Alternative data has had a spike in interest in recent years, and for good reason. Hedge funds and proprietary firms have introduced novel datasets, even ones that seem to be unrelated to financial markets to the naked eye. The following list goes through a few reliable and interesting alternative data vendors.
Finnhub is one of the most interesting fintech data startups that I’m aware of right now. It sources its data from a broad repertoire of data vendors and makes it accessible via a single, consistent, and reliable API.
In addition to offering institutional-grade information regarding stock markets, bonds, ETFs, fundamentals, and estimates, they also offer a broad range of alternative data: Social sentiment, USPTO Patents, H1-B Visa Applications, and Senate Lobbying, among many more.
In addition to offering traditional datasets like fundamental data, and end of day prices, Tiingo shines when it comes to their News API. It covers more than 65.000 equity tickers, 4.000 cryptocurrencies, and 75 currencies and offers historical data dating back to 1995. The free plan allows for 500 requests per hour, which is more than enough for most usecases.
Nasdaq Data has one of the most extensive data catalogs available in the industry. Although most of the datasets are behind a paywall, their interface allows to filter them and only keep the ones that are free to access. Since the catalog is simply too big to describe, it’s best if you go ahead and take a look at it yourself.
- Data Catalog: Link
Live flight data might seem like an odd addition to this list at first, but hedge funds have used this type of data in the past. By keeping an eye on private jet landings in Omaha (Nebraska), savvy traders could anticipate potential deals made by Warren Buffet before they were disclosed.
- Website: Link
Since the r/WallStreetBets event with GME, everyone is aware of Reddit’s relevance when it comes to investor sentiment. It is also good to know that Reddit offers a generous API, which makes the task of estimating trends a lot easier.
- API: Link
The Federal Reserve Bank of St. Louis Database is one of the most widely used sources for economic research and is widely cited in prestigious journals. It not only offers a wide range of datasets for free but they are maintained and kept up to date. It has extensive information regarding labor statistics, census data, economic activity, commodity prices, international trade, and interest rates, just to name a few.
Unlike many other public data vendors, FRED offers an easy-to-use Excel Plugin. Programmers can also access the data programmatically via an API.
US Bureau of Labor Statistics
As you might have guessed, this source offers very detailed employment and wage data. Although rather limited and poorly documented, you can also access the information via an API
Bureau of Economic Analysis
BEA holds interesting data from multiple categories, such as consumer spending, income and saving, and investment in fixed assets, among others. It even has a “special topics” category that gathers data from arts and culture economic activity, intellectual property, space economy, marine production, and many others.

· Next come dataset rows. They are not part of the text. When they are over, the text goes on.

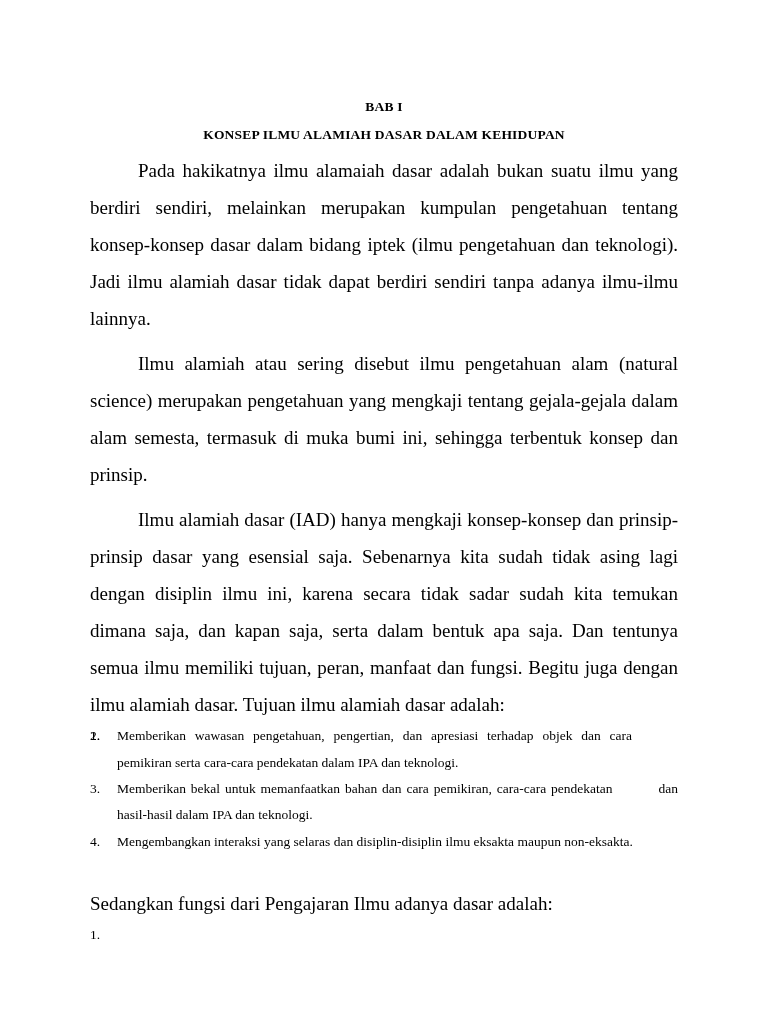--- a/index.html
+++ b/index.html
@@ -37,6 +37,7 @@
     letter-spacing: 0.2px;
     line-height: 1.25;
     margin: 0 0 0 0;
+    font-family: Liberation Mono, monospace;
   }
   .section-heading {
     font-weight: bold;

As is the case with other public sector databases, the BEA offers an API, but its documentation is a little bit outdated by today’s standards.
The WB is one of the most widely cited data sources in econometric journals. Although not all datasets are updated on a regular basis, the sheer number of data freely available is enough to keep have it as one of the go-to sources for modeling. It features a nice user interface for time series plotting, in addition to having an API.